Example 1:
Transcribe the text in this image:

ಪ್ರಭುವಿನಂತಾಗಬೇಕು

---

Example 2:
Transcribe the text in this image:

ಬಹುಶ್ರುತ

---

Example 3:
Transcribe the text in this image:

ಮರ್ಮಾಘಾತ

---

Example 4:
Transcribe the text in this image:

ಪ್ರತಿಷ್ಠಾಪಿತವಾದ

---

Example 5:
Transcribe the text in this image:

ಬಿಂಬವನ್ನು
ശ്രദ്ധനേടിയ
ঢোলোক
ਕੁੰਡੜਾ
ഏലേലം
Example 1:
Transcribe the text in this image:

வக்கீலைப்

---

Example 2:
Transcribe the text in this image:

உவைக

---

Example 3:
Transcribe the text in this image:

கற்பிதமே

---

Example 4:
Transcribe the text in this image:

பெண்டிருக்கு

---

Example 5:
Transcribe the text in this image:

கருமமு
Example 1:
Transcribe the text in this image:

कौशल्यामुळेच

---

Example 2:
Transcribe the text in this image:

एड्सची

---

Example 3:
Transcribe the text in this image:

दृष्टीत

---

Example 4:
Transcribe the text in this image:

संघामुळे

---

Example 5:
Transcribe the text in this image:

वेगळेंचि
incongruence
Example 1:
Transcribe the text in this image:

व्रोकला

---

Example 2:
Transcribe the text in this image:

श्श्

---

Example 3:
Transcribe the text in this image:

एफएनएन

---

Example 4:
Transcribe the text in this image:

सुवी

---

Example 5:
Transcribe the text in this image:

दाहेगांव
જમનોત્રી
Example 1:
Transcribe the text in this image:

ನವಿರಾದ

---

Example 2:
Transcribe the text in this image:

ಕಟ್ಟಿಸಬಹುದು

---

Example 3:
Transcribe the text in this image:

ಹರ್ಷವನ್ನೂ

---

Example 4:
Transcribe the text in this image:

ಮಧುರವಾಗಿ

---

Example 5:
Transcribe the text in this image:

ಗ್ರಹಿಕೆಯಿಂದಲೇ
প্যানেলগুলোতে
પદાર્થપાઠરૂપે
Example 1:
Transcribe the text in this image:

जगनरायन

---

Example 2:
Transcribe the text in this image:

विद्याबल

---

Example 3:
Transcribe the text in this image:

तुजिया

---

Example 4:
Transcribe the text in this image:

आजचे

Given exercise: Rewrite the listing above, replacing "text" with "word" wherever it occurs and leaving every other part unchanged.

Solution for this problem:
Example 1:
Transcribe the word in this image:

ಪ್ರಭುವಿನಂತಾಗಬೇಕು

---

Example 2:
Transcribe the word in this image:

ಬಹುಶ್ರುತ

---

Example 3:
Transcribe the word in this image:

ಮರ್ಮಾಘಾತ

---

Example 4:
Transcribe the word in this image:

ಪ್ರತಿಷ್ಠಾಪಿತವಾದ

---

Example 5:
Transcribe the word in this image:

ಬಿಂಬವನ್ನು
ശ്രദ്ധനേടിയ
ঢোলোক
ਕੁੰਡੜਾ
ഏലേലം
Example 1:
Transcribe the word in this image:

வக்கீலைப்

---

Example 2:
Transcribe the word in this image:

உவைக

---

Example 3:
Transcribe the word in this image:

கற்பிதமே

---

Example 4:
Transcribe the word in this image:

பெண்டிருக்கு

---

Example 5:
Transcribe the word in this image:

கருமமு
Example 1:
Transcribe the word in this image:

कौशल्यामुळेच

---

Example 2:
Transcribe the word in this image:

एड्सची

---

Example 3:
Transcribe the word in this image:

दृष्टीत

---

Example 4:
Transcribe the word in this image:

संघामुळे

---

Example 5:
Transcribe the word in this image:

वेगळेंचि
incongruence
Example 1:
Transcribe the word in this image:

व्रोकला

---

Example 2:
Transcribe the word in this image:

श्श्

---

Example 3:
Transcribe the word in this image:

एफएनएन

---

Example 4:
Transcribe the word in this image:

सुवी

---

Example 5:
Transcribe the word in this image:

दाहेगांव
જમનોત્રી
Example 1:
Transcribe the word in this image:

ನವಿರಾದ

---

Example 2:
Transcribe the word in this image:

ಕಟ್ಟಿಸಬಹುದು

---

Example 3:
Transcribe the word in this image:

ಹರ್ಷವನ್ನೂ

---

Example 4:
Transcribe the word in this image:

ಮಧುರವಾಗಿ

---

Example 5:
Transcribe the word in this image:

ಗ್ರಹಿಕೆಯಿಂದಲೇ
প্যানেলগুলোতে
પદાર્થપાઠરૂપે
Example 1:
Transcribe the word in this image:

जगनरायन

---

Example 2:
Transcribe the word in this image:

विद्याबल

---

Example 3:
Transcribe the word in this image:

तुजिया

---

Example 4:
Transcribe the word in this image:

आजचे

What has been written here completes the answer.